CUPLIKAN TEKS:
--

KOMPAS.com - Tiga minggu setelah ledakan besar di Pelabuhan Beirut yang menewaskan 181 orang, Sandra Abinader (18) masih mengalami trauma secara mendalam.
Dia langsung melompat ketika mendengar suara sekecil apa pun.
"Suatu hari saya mencoba membuka kendi dan suara letupan membuat saya melompat mundur dan berteriak. Sesaat saya perlu melarikan diri," kata Sandra, dikutip dari Reuters, (24/8/2020).
Meski sadar cobaan yang dia rasakan begitu berat, Sandra mengaku tak tertarik mencari bantuan profesional.
"Kami terbiasa menangani masalah kami sendiri," katanya dengan tenang.
Kondisi yang dirasakan Sandra umum dijumpai di Lebanon, sebuah negara dengan catatan perang di masa lalu dan konflik sektarian.
Akan tetapi, ledakan itu membuat Lebanon berada pada titik yang sangat rentan setelah berbulan-bulan krisis ekonomi dan diperparah dengan pandemi virus corona.
Para praktisi kini memperingatkan keadaan darurat kesehatan mental nasional ketika orang-orang mulai menunjukkan tanda-tanda trauma akibat ledakan, termasuk mimpi buruk, kilas balik, tangisan, kecemasan, kemarahan, dan kelelahan.
Psikolog mengatakan ini diperburuk oleh aliran gambar yang terus-menerus di TV Lebanon dan media sosial yang menunjukkan ledakan itu.
"Banyak orang merasa putus asa tentang seluruh situasi di sini di Lebanon," kata Jad Daou, seorang sukarelawan di LSM kesehatan mental Lebanon, Embrace.

--

KUMPULAN ITEM:

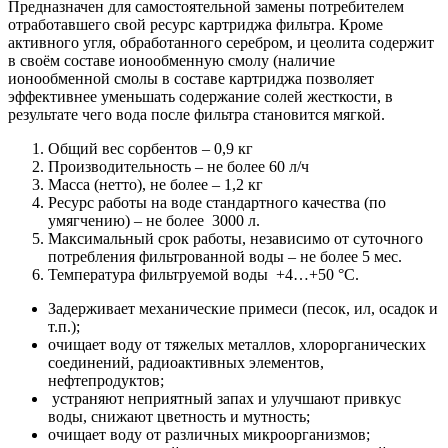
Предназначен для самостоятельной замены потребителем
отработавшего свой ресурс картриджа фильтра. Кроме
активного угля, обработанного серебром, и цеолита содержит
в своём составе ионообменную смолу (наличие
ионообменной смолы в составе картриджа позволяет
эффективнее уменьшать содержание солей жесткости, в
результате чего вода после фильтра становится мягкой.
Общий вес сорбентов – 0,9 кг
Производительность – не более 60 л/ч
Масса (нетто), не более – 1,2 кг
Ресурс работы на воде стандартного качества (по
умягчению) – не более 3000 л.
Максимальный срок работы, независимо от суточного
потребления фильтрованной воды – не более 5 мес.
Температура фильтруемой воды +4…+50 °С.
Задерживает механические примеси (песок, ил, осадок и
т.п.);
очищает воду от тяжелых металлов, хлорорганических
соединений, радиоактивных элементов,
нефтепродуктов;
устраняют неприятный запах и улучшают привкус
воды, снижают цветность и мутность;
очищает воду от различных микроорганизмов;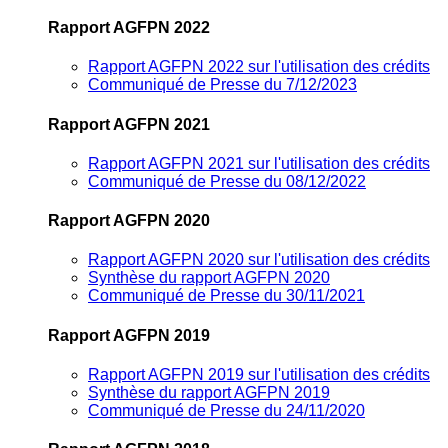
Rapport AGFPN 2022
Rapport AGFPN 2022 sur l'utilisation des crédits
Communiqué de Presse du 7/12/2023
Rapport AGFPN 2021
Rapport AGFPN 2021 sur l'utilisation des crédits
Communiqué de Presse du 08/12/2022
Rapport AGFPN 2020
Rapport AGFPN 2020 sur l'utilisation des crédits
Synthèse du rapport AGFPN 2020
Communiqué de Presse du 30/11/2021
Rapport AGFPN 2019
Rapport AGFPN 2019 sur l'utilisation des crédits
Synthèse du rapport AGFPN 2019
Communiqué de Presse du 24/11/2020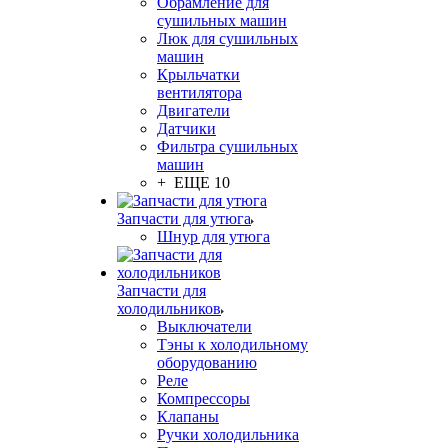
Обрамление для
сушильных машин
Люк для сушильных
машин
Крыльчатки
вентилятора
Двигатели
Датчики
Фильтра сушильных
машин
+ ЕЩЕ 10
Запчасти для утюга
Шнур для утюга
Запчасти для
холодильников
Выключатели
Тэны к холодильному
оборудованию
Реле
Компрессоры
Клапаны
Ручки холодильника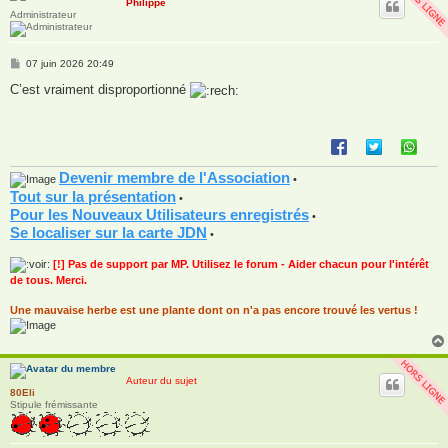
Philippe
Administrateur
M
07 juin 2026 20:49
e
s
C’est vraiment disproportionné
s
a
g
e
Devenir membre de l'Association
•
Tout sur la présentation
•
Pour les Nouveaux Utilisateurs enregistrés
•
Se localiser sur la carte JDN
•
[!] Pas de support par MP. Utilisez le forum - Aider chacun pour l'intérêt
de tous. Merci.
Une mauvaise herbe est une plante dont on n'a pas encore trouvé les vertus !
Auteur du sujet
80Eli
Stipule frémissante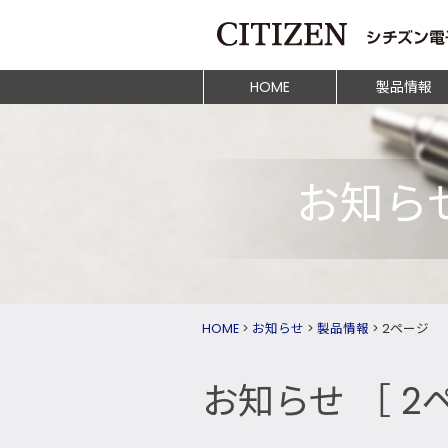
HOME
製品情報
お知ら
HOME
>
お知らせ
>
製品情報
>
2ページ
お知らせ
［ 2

--

SOAL LATIHAN:
A – Dalam berita tentang ledakan Beirut, berapa orang yang tewas akibat ledakan di Pelabuhan Beirut?
B – Teruskan berita tentang ledakan Beirut setelah kalimat terakhirnya.

JAWABAN SOAL:
A – 181 orang.

B –
Embrace, yang biasanya menerima antara 150-200 panggilan dalam sebulan, mengatakan lebih banyak orang telah menghubungi mereka sejak ledakan tersebut.
Kelompok tersebut telah menempatkan sukarelawan di salah satu lingkungan yang terkena dampak dan telah memulai kunjungan rumah.
Baca juga: Saat Ledakan Beirut Memicu Eksodus Baru dari Lebanon...
Banyak ahli kesehatan mental yang bergerak setelah ledakan untuk menawarkan layanan mereka, tapi beberapa di antaranya berjuang mengatasi dirinya sendiri.
"Saya tidak pernah memiliki psikolog yang berkata, 'Kami belum siap untuk berbicara saat ini. Saya butuh waktu untuk menyembuhkan diri sendiri'," kata psikolog Warde Bou Daher.
"Tapi trauma memengaruhi semua orang. Mereka perlu menyembuhkan luka mereka sendiri sebelum bisa membantu orang lain," sambungnya.